Text segment:
★ ★ ★ ★ ★ ★ ★

Can you rent the pump, recovery tank, and whatnot from AutoZone?
Just so people know if you had an accident already and your AC system is not cooling no more that’s probably because you didn’t put a hole in something fix the problem you don’t have to worry about draining the system because it’s already drained but you do have to vacuum make sure your system holds vacuum after that if it does for an hour or two, go ahead and put your Freon in it and you’re done Hope this helps.
I have spent weeks trying to get this all hooked up like you describe in the video, but you left some important info out. Here are some pertinent things you forgot to mention: 1) The recovery tank in your link has 1/2 inch ACME connections, but the hose you linked to has 1/4 inch SAE flare connections. So how did you hook that up without some sort of adapter? (and if you used an adapter, why didn't you mention it in your video?!) In fact I'm pretty sure we can see the adapter hooked up to your recovery tank at 6:33 of this video. 2) Not all manifolds have the same yellow hose connector sizes. Some come with 1/2 ACME on the yellow side.... and the hookups on the recovery machines (as well as the filter dryers) are almost always 1/4 SAE. It's been hell on wheels trying to get all these threaded connections identified so I can find the adapters... and even more time waiting for them to come from China/Amazon in the mail, cuz nobody seems to sell 'em locally.
Where do you go to take out the refrigerant from the recovery tank when it gets full?
It should go back into the car. Some purists will whine about this.
how do i know theres any refrigerant left in my system ? and if it is empty can i skip the first step and go right to evacuating the air out of the sytem?

★ ★ ★ ★ ★ ★ ★

Given information:
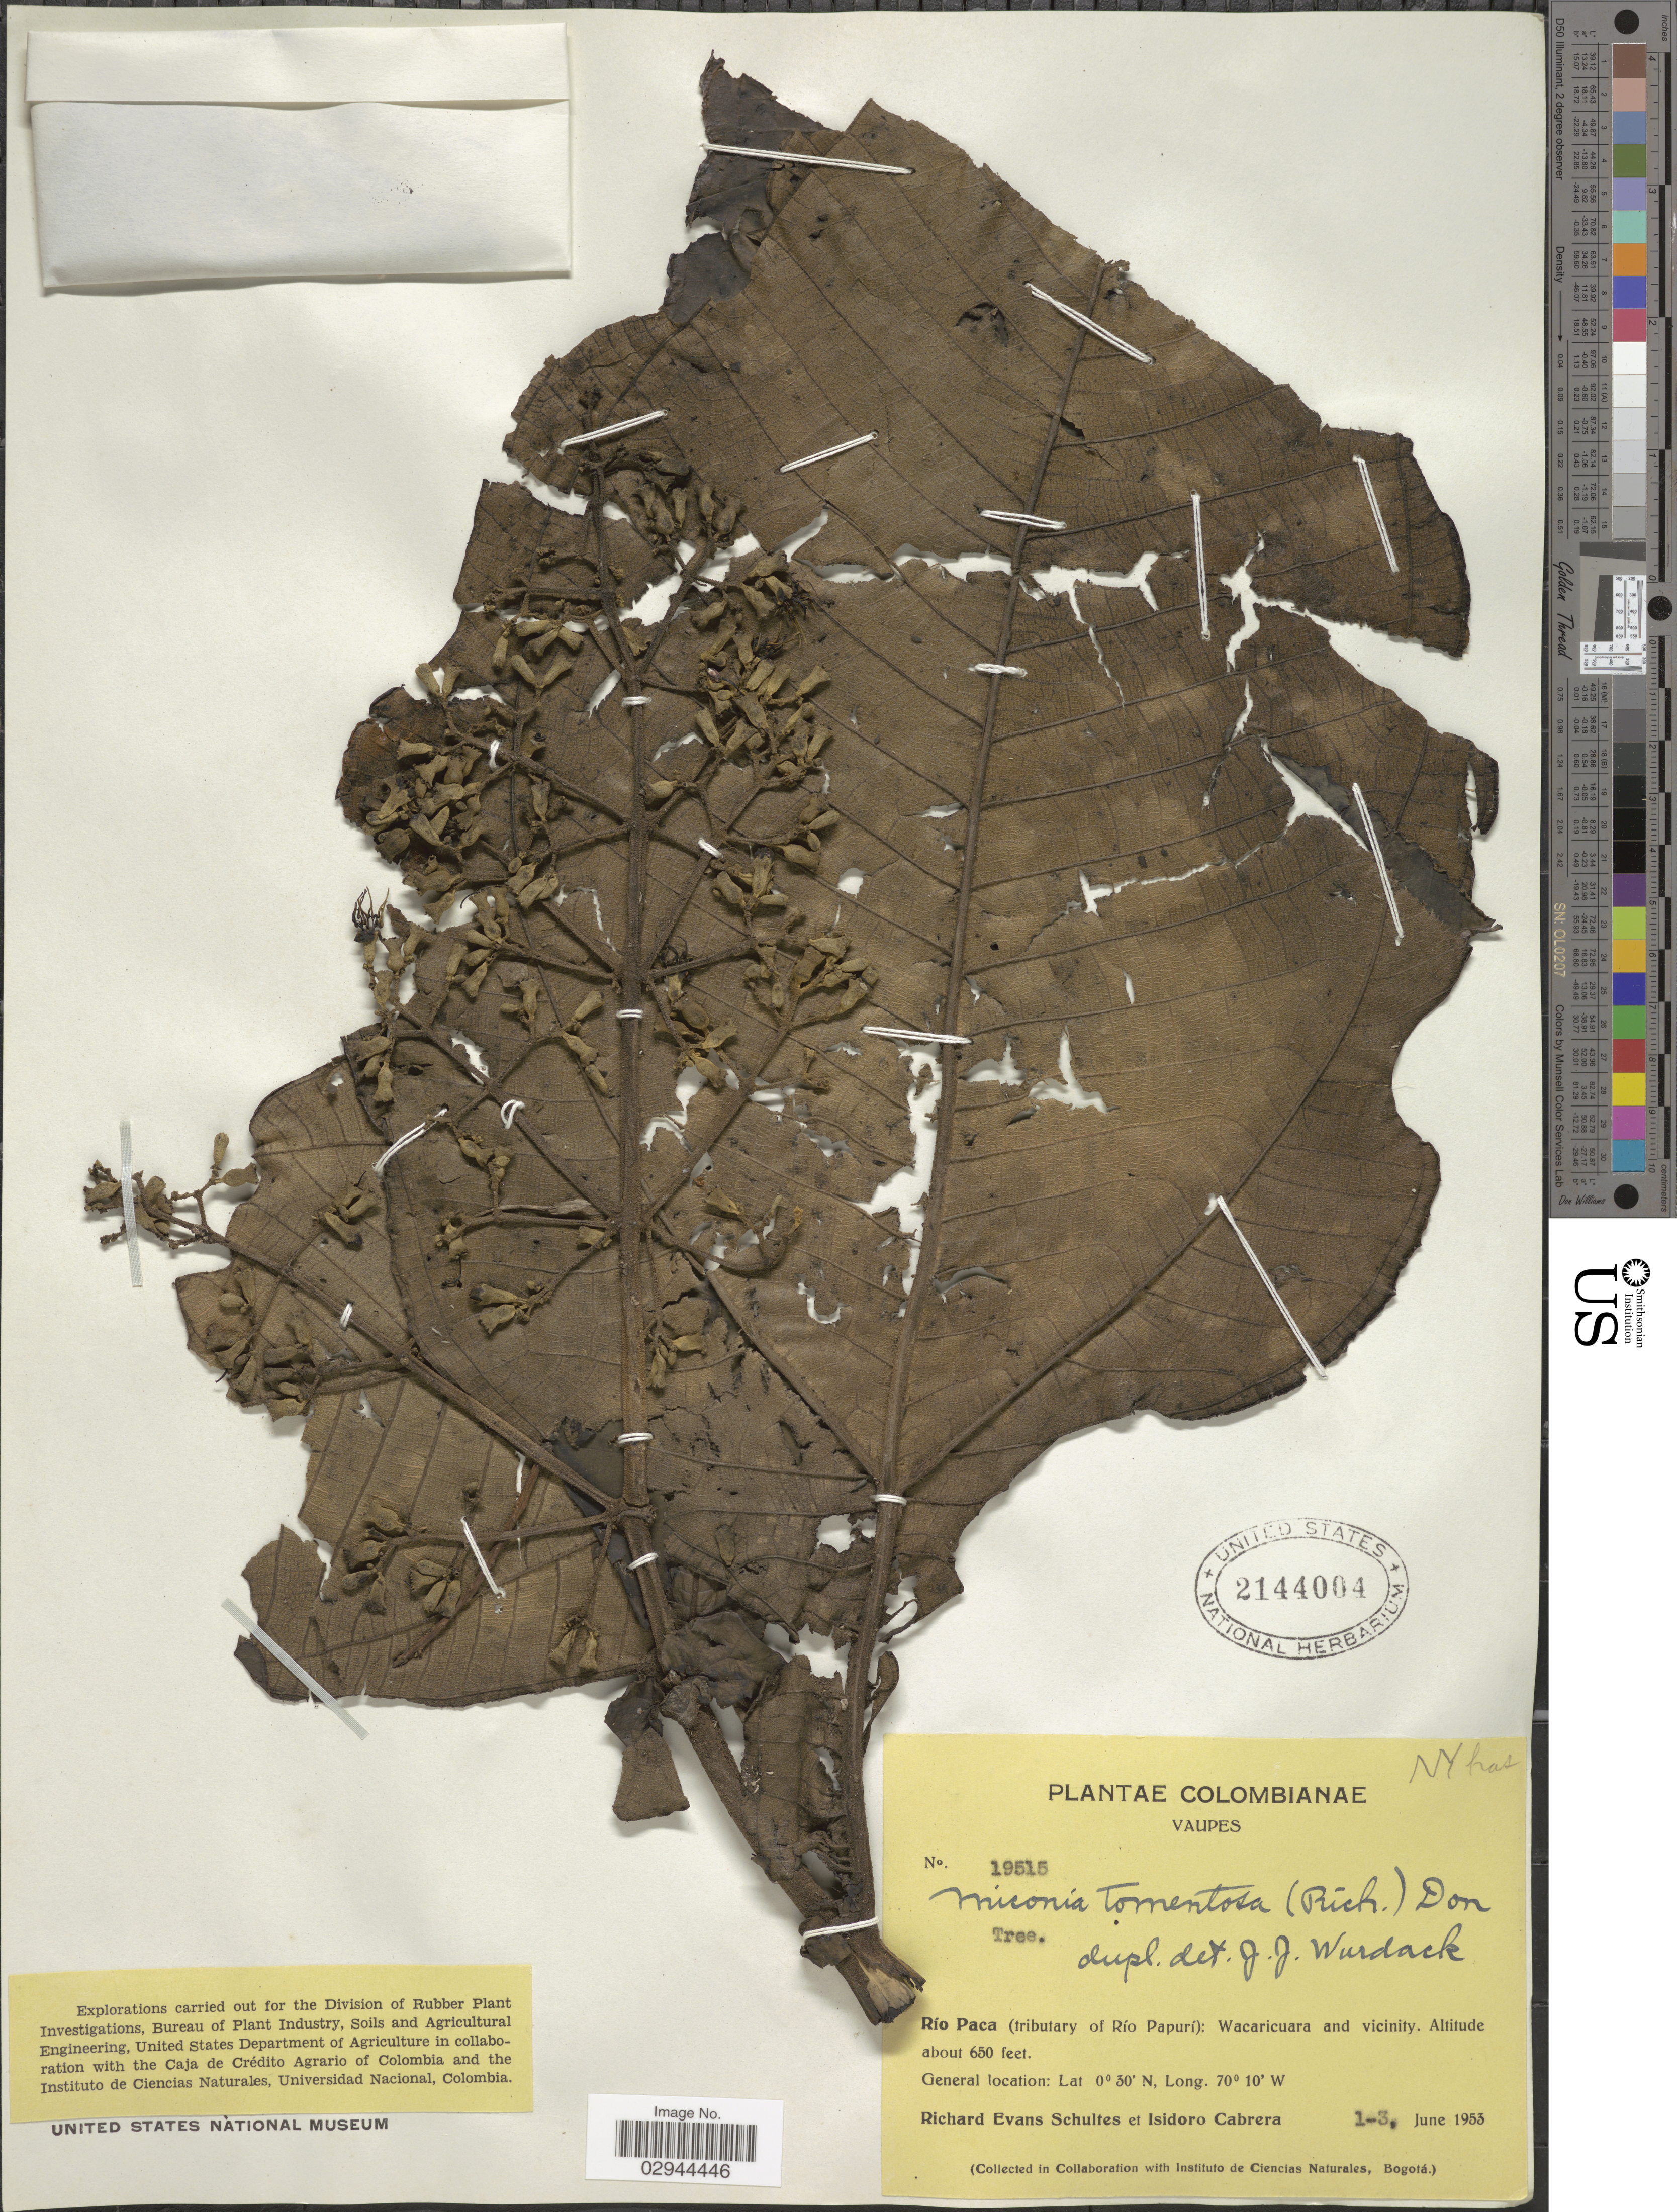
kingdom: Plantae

★ ★ ★ ★ ★ ★ ★

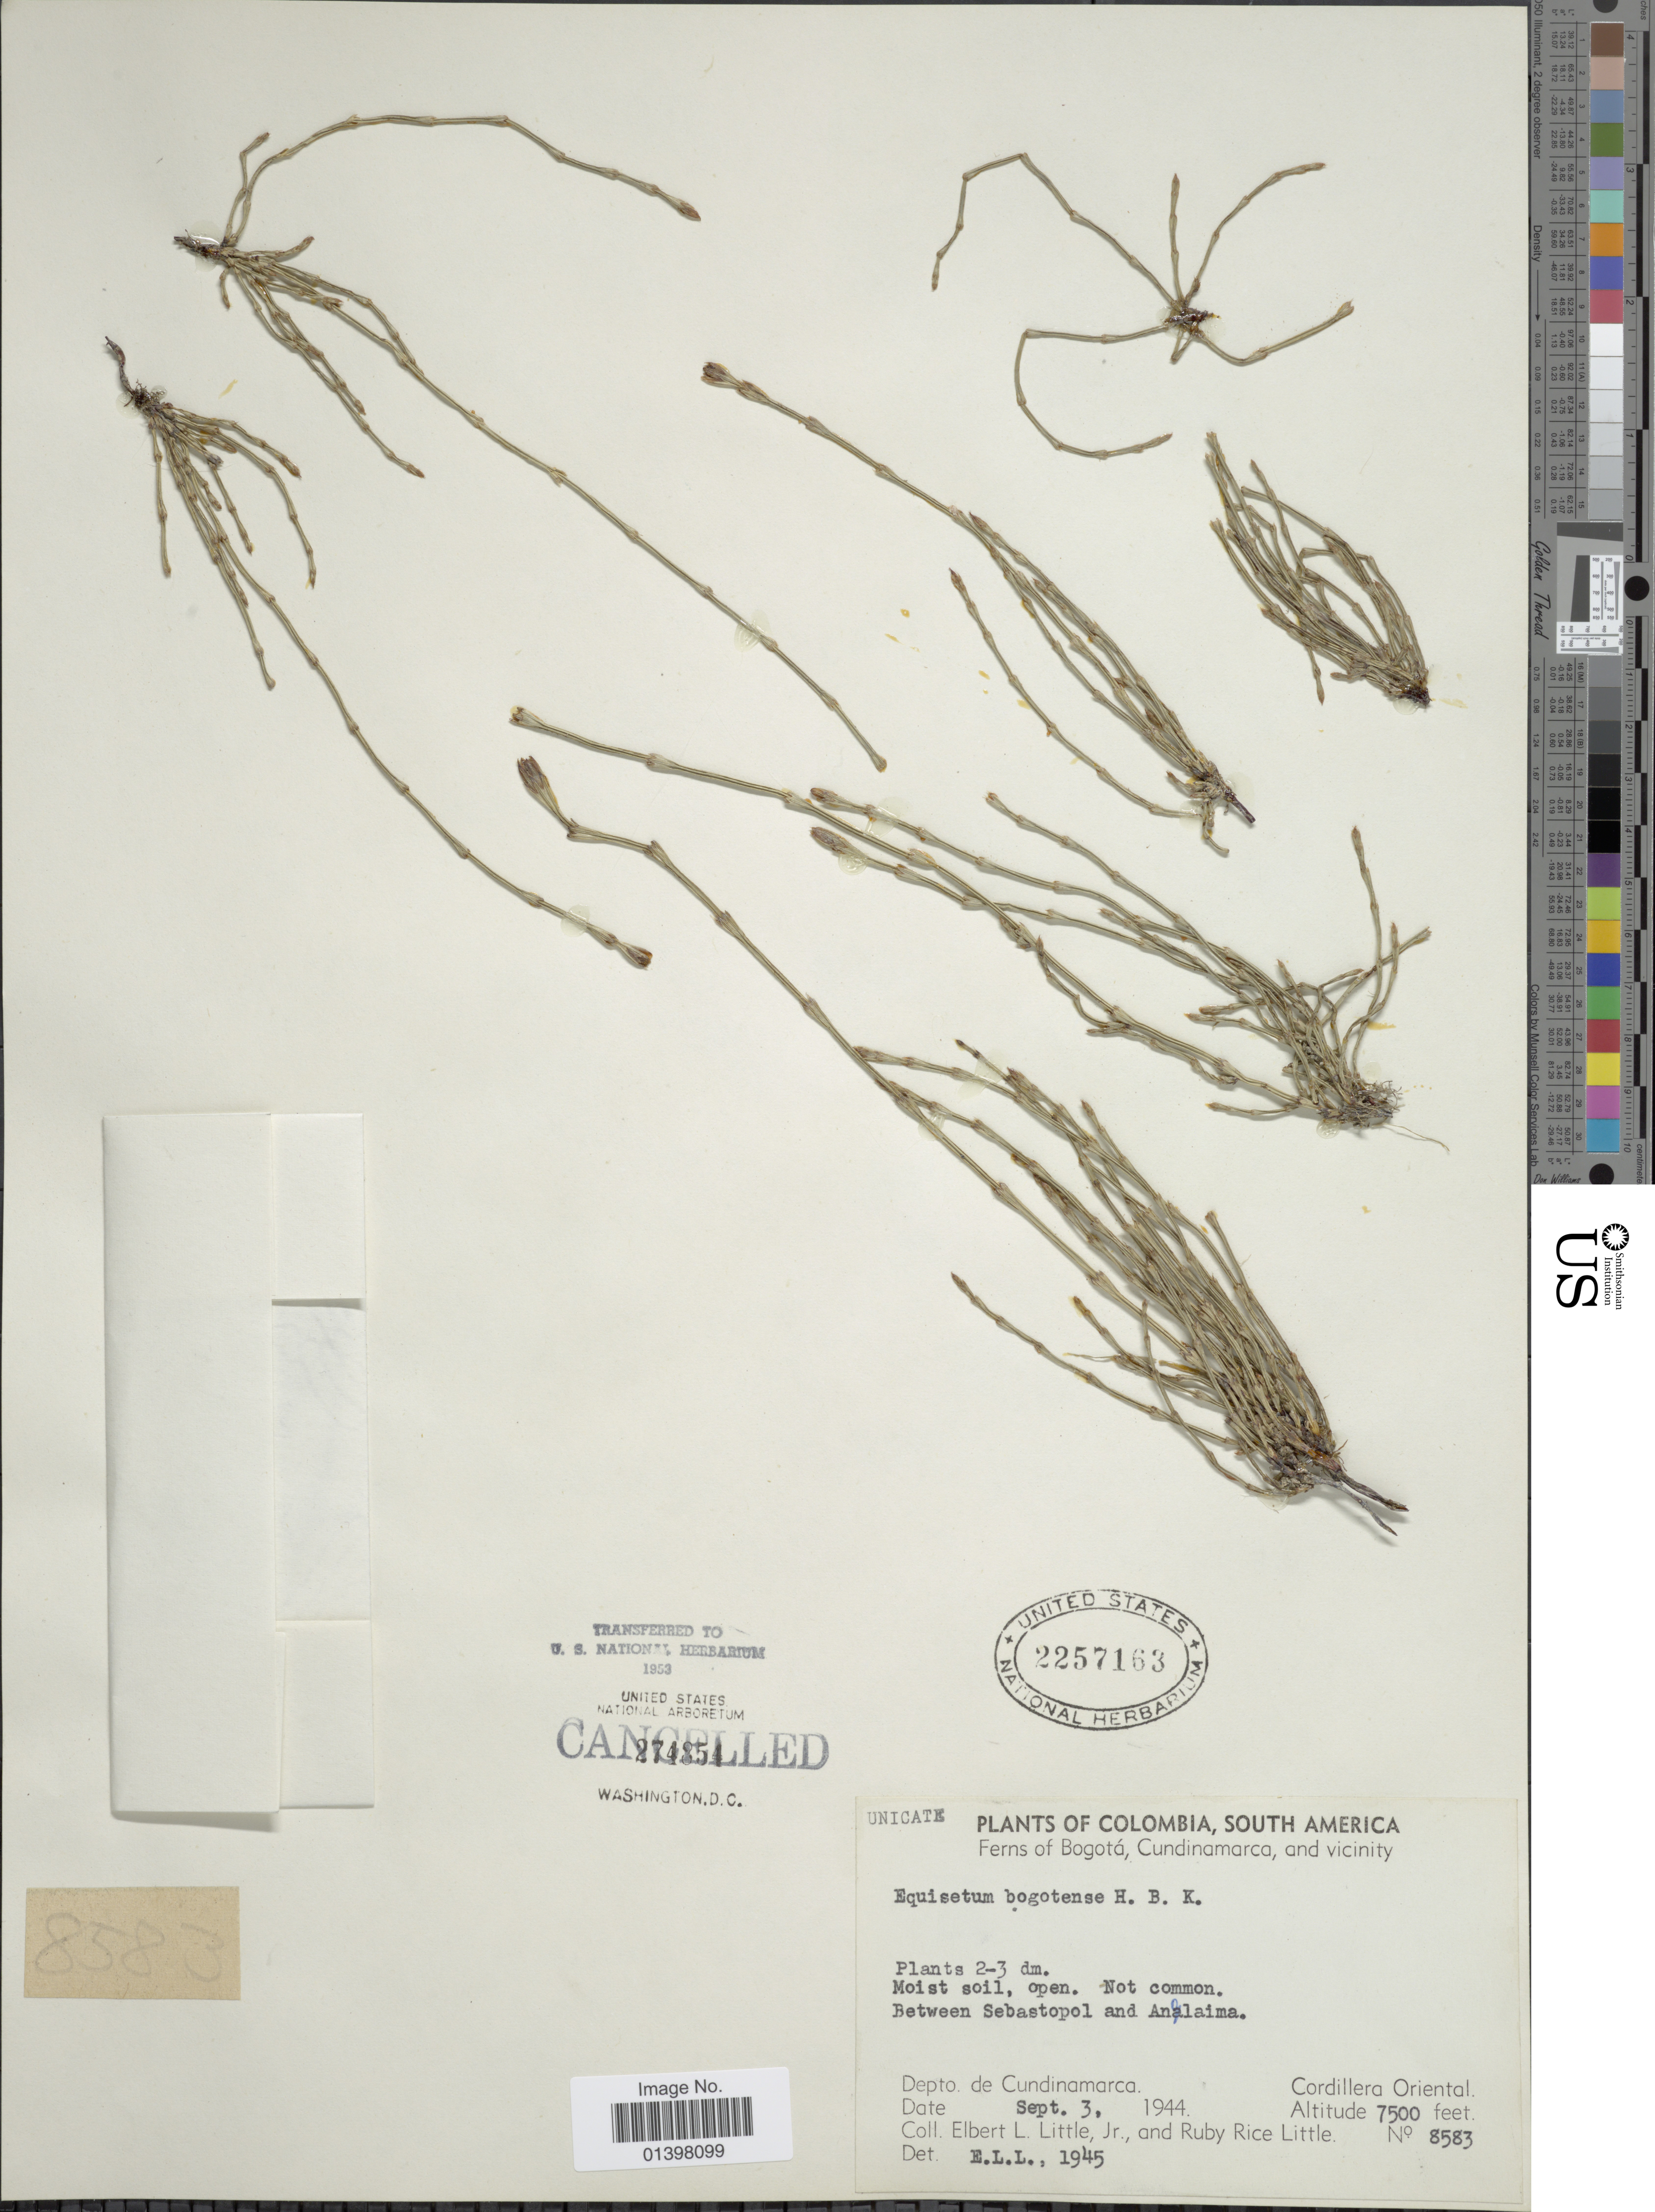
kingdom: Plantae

★ ★ ★ ★ ★ ★ ★

Task directions: State whether each statement agrees with the comments on car air-conditioning service, answering yes or no and quoting the deciding words of those comments. (a) The recovery tank in the link has 1/4 inch SAE flare connections. (b) One reply says refrigerant from a full recovery tank should go back into the car. (c) The adapters needed for the threaded connections are easy to buy locally.

Task output:
(a) No: "The recovery tank in your link has 1/2 inch ACME connections"
(b) Yes: "It should go back into the car."
(c) No: "nobody seems to sell 'em locally"